For those interested in characterizing the full nature of the RT distribution (or at least, features of the distribution beyond central tendency), there are three general approaches:

1. Quantify the distribution via quantiles (typically seq(.1,.9,.2)) and add quantile to the list of fixed effect variables in your analysis. This requires that you have some method for dealing with the continuous-yet-likely-nonlinear nature of quantile as a variable; I like generalized additive mixed effects modelling for this purpose.
2. Choose an a priori distribution form (ex. Ex-Gaussian, Wald, Weibull, etc) and attempt to estimate the best fitting parameters of this distribution (and the effect of your experimental variables thereon) given the data. While some folks will obtain parameter estimates per cell of the experimental design then submit the estimates to ANOVA, but where the assumption of Gaussian error may not be appropriate for these parameter estimates, I'd say that hierachircal modelling (as in Rouder et al 2005) is a better approach.
3. Choose an a priori process model (ex. diffusion, linear ballistic accumulator, etc) and fit it repeatedly to the data, comparing the quality of the resulting fits as a function of whether you let certain parameters of interest to vary as a function of the experimental design. Again, this is best done in a hierarchical manner.

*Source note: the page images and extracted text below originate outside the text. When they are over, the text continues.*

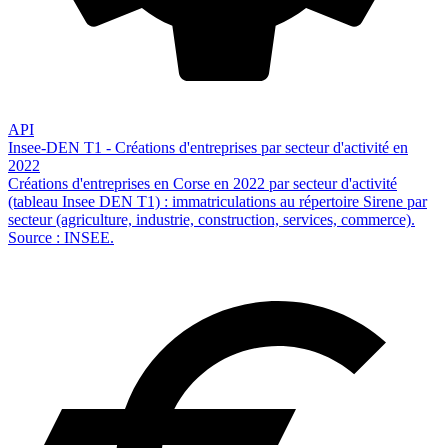
API
Insee-DEN T1 - Créations d'entreprises par secteur d'activité en
2022
Créations d'entreprises en Corse en 2022 par secteur d'activité
(tableau Insee DEN T1) : immatriculations au répertoire Sirene par
secteur (agriculture, industrie, construction, services, commerce).
Source : INSEE.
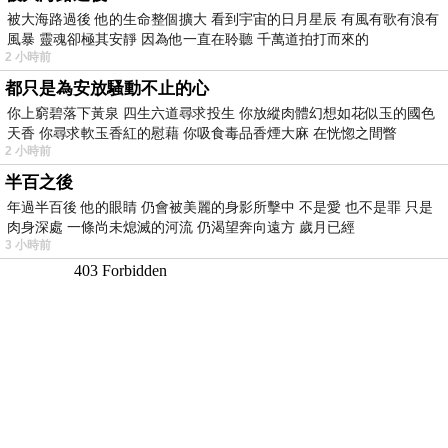
被大海路過後 他的生命整個擴大 看到宇宙的日月星辰 有風有歌有浪有
風暴 靈魂卻極其安靜 因為他一直在聆聽 千萬道拍打而來的
2 小時前
都只是為安放騷動不止的心
你上窮碧落下黃泉 四生六道尋求投生 你放縱肉體幻想如花似玉的國色
天香 你尋求軟玉香紅的慰藉 你吸食毒品香煙大麻 在恍惚之間瞥
2 小時前
半百之後
年過半百後 他的眼睛 仍會被美麗的身影所擊中 不是愛 也不是罪 只是
肉身深處 一條尚未熄滅的河流 仍渴望奔向遠方 歲月已經
3 小時前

Personally, I like #3 but suggest that #1 should always be done as well to guard against the possibility that the process model isn't appropriate.

Now, how to do any of the above and account for outliers (fast and slow) is another matter, though Trisha Van Zandt had a neat talk at the SCiP meeting last year where she showed an approach where fast and slow outliers were explicitly modelled with a priori distributions (her modelling also accounted for serial correlations in RTs nicely).